For most people their gender identity is the same as their sex at birth. But for a small but growing number of children and adolescents it is not. How to treat, clinically, this vulnerable group has become unfortunately a toxic and polarised debate in medicine and in broader society. Empathy and compassion are in short supply. But they are needed to care for young people looking for support from NHS England in relation to their gender identity.
That is why the sober and sensitive review of English health service practice by Hilary Cass, a former president of the Royal College of Paediatrics and Child Health, was necessary and important. In her 398-page report she found no “reliable” evidence that the benefits of drug treatments for children who identify as transgender outweighed their harms. It is welcome news that the current “medical pathway” in England will be revised in the light of its shortcomings.
Some changes are already under way, sparked in part by Dr Cass’s interim report. England’s NHS has found itself unable to cope with a surge of trans identification over the last decade, especially among biological girls. This had led to excruciatingly long waiting times for treatments. The dramatic change in the patient profile of young people presenting with gender distress, argues the final review, should be reflected by adopting a new approach to patients. This ought to be welcomed as a realistic response to a distinctly modern phenomenon.
Dr Cass advocates moving away from supporting children with gender dysphoria with puberty blockers and cross sex hormones to providing therapy to “alleviate their distress”. Her belief rests on making a connection between the rise in girls experiencing a mental health crisis and the rise of girls developing gender-related distress. Such an assumption lays Dr Cass open to the charge that her suggestions are tantamount to talking people out of their desired gender change. However, she disputes that her intent is to “change the person’s perception of who they are”. The report’s credibility will be significantly undermined if that objective is not met.

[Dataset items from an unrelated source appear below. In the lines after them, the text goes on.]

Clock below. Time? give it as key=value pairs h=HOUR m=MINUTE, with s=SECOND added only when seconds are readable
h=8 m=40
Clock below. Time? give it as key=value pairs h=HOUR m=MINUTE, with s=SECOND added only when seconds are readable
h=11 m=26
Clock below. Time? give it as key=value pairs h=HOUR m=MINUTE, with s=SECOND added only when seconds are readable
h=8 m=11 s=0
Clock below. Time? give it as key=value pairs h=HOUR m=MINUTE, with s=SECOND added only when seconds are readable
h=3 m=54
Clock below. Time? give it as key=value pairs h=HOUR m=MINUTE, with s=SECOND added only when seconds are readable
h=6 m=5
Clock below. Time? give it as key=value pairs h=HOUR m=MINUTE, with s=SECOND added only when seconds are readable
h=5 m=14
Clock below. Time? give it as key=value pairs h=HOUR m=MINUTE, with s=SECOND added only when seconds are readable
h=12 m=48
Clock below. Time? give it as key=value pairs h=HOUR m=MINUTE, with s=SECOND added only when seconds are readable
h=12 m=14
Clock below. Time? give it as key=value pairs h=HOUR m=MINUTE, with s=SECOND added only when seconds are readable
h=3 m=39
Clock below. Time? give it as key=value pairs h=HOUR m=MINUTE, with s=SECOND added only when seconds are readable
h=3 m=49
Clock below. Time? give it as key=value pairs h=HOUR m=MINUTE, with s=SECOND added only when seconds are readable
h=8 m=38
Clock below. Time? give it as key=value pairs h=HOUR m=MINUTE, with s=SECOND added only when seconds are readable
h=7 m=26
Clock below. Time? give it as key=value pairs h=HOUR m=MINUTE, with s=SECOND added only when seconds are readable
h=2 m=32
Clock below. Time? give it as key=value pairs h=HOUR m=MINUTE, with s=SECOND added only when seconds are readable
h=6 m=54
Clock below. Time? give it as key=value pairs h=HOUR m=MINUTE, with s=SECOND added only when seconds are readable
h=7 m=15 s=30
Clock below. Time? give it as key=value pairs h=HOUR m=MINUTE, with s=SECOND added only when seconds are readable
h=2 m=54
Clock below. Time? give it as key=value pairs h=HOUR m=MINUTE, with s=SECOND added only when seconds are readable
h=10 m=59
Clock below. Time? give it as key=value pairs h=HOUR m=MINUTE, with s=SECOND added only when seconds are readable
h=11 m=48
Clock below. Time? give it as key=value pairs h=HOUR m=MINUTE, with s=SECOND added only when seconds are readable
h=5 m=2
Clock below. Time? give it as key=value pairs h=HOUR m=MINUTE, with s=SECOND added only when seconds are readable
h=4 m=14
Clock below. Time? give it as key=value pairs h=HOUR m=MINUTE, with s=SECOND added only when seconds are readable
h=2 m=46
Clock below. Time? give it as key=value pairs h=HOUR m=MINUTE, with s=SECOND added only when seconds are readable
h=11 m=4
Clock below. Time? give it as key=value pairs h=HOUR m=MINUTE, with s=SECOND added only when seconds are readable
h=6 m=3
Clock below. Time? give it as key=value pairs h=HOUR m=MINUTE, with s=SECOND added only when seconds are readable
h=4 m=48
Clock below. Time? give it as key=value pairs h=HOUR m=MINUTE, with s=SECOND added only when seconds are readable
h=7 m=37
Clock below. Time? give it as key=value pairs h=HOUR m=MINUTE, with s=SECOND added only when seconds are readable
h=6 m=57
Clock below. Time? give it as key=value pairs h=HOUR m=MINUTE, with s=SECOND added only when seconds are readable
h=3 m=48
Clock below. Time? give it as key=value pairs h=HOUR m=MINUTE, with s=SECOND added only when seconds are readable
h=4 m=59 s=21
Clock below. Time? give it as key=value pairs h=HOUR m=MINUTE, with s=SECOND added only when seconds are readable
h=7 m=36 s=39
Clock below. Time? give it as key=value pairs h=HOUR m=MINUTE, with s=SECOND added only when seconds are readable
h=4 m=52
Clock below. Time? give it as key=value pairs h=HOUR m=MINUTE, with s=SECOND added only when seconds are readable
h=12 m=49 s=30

This review is not a full stop in the debate, but part of a continuing conversation. Adopting a precautionary outlook seems prudent when dealing with life-changing treatments for young people when the long-term effects remain poorly understood. Trans advocates agree with Dr Cass that waits should be shorter and better mental health care provision is needed, and approve of her call for more local services. They, like her, accept that there will “be a small number of young people for whom a medical pathway is the right pathway”. But before giving young people drugs, Dr Cass asks NHS medics to consider alternative interventions, especially for those with “existing mental health problems and neurodiversity”. That seems uncontroversial, though the numbers waiting for mental health treatments dwarf those in gender-affirming care.
Some practitioners prefer the old system and will resist the new approach. This hinders an already complex process of designing and commissioning a new care model, and recruiting and training NHS staff. Ministerial support will be essential to implement Cass’s recommendations. Otherwise the current lengthy waits for transgender services will grow, sending more patients to private doctors to obtain the puberty blockers that the NHS has ceased prescribing.
No one is sure why the number of children who identify as transgender has grown exponentially. Many people were disoriented by the sudden simultaneous rise of trans identity in wealthier nations. Some fell back on prejudice to cope with their confusion. This is fertile territory for Trumpian cruelty, resulting in a number of American states banning transgender care for adolescents. In Britain, some MPs have also attempted to stir up hatred towards the trans community to win votes. It may be too much to ask for politicians in an election year to curate sympathetic and understanding conversations about this issue, but they should.